A cholesterol-based allostery model of T cell receptor phosphorylation
Swamy M, Beck-Garcia K, Beck-Garcia E, Hartl FA, Morath A, Yousefi OS, Dopfer EP, Molnár E, Schulze AK, Blanco R, Borroto A, Martín-Blanco N, Alarcon B, Höfer T, Minguet S, Schamel WW.
Signaling through the T cell antigen receptor (TCR) initiates adaptive immune responses. Antigen binding to TCRab transmits signals through the plasma membrane to induce phosphorylation of the CD3 cytoplasmic tails by incompletely understood mechanisms. In recent BIOSS publications we have shown that the TCR can exist in two different conformations: an inactive, resting conformation and an active conformation. In this publication we show that cholesterol bound to the TCRb transmembrane region keeps the TCR in a resting, inactive conformation that cannot be phosphorylated by kinases. Only TCRs that spontaneously detached from cholesterol could switch to the active conformation (termed primed TCRs) and then be phosphorylated.
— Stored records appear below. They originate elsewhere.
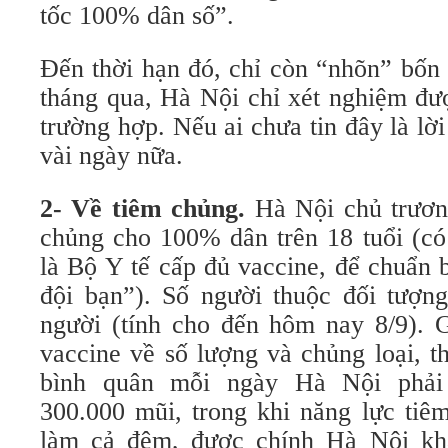
tốc 100% dân số”.
Đến thời hạn đó, chỉ còn “nhõn” bốn
tháng qua, Hà Nội chỉ xét nghiệm đư
trường hợp. Nếu ai chưa tin đây là lời
vài ngày nữa.
2- Về tiêm chủng.
Hà Nội chủ trươn
chủng cho 100% dân trên 18 tuổi (có
là Bộ Y tế cấp đủ vaccine, để chuẩn 
đội bạn”). Số người thuộc đối tượng 
người (tính cho đến hôm nay 8/9). 
vaccine về số lượng và chủng loại, t
bình quân mỗi ngày Hà Nội phải
300.000 mũi, trong khi năng lực tiêm
làm cả đêm, được chính Hà Nội khẳ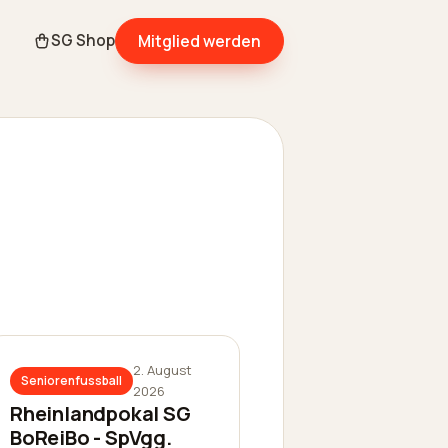
Mitglied werden
SG Shop
2. August
Seniorenfussball
2026
Rheinlandpokal SG
BoReiBo - SpVgg.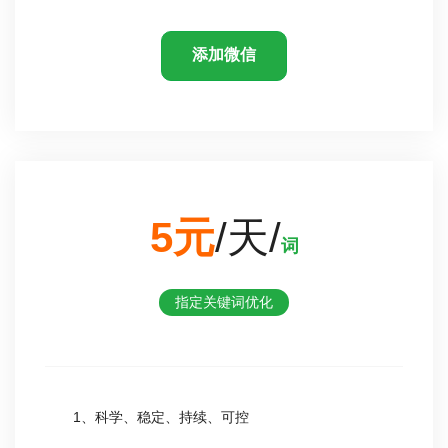
添加微信
5元
/天/
词
指定关键词优化
1、科学、稳定、持续、可控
Indeed, by modulating cholesterol binding genetically or enzymatically, we could switch the TCR between the resting and primed states. The active conformation was stabilized by binding to the ligand peptide-MHC, which thus controlled TCR signaling. These data are explained by a mathematical model of reciprocal allosteric regulation of TCR phosphorylation by cholesterol and ligand binding. This model was developed by the group of Thomas Höfer, Heidelberg, based on our data. Our results provide both a molecular mechanism and a conceptual framework for how lipid-receptor interactions regulate signal transduction.